- **Texto de origen**:
◇ ◇ ◇ ◇
‘Me estoy sacrificando’: la agonía de las trabajadoras sexuales secretas de Kabul
Un mercado en Kabul, Afganistán. El trabajo sexual es ilegal en el país, pero muchas personas lo ven como la única opción que les queda. Foto: Tauseef Mustafa / AFP / Getty Images

Cuando Zainab conoció a su primer cliente hace casi dos años, estaba borracha, drogada y se había desmayado cuando él comenzó a violarla. Nunca antes había tomado alcohol, pero le dijeron que estaría mejor inconsciente. Aterrorizada, aceptó a regañadientes.

El hombre se había ido cuando la entonces joven de 18 años se despertó; adolorida, sus pensamientos llenos de pesar.

Confesó que ahora no tiene más alternativa que seguir vendiendo sexo.
◇ ◇ ◇ ◇
- **Datos a examinar**:
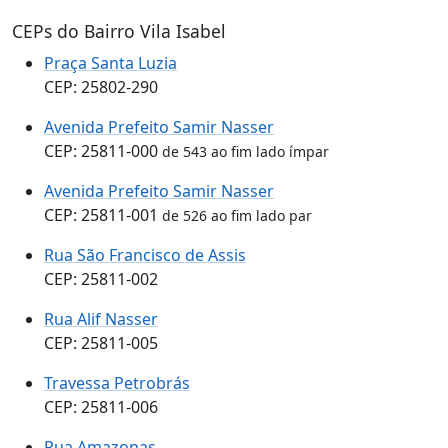
CEPs do Bairro Vila Isabel
Praça Santa Luzia
CEP: 25802-290
Avenida Prefeito Samir Nasser
CEP: 25811-000
de 543 ao fim lado ímpar
Avenida Prefeito Samir Nasser
CEP: 25811-001
de 526 ao fim lado par
Rua São Francisco de Assis
CEP: 25811-002
Rua Alif Nasser
CEP: 25811-005
Travessa Petrobrás
CEP: 25811-006
Rua Amazonas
◇ ◇ ◇ ◇
- **Qué hacer**:
**1.** Según el artículo sobre las trabajadoras sexuales de Kabul, ¿cuál es la situación legal del trabajo sexual en Afganistán?
**2.** Prosigue el artículo sobre las trabajadoras sexuales de Kabul a partir de su última frase.
Las entradas no tienen ningún papel en este trabajo.

- **Respuestas por tarea**:
**1.** Es ilegal en el país.

**2.**
En Afganistán, el trabajo sexual es ilegal. Pero a medida que la guerra y la pobreza generalizada la acompañan, el número de mujeres y hombres que ven este comercio como su última opción ha aumentado constantemente. Aunque el código penal no especifica el castigo por el trabajo sexual, corren el riesgo de ser sentenciados a prisión si los atrapan.

“La pobreza y el analfabetismo son los principales impulsores de la prostitución”, señaló una portavoz del Ministerio de Asuntos de la Mujer. “Hay una falta de comprensión en lo que respecta al conocimiento sexual, especialmente entre las mujeres más jóvenes. A menudo, las engañan en este negocio”.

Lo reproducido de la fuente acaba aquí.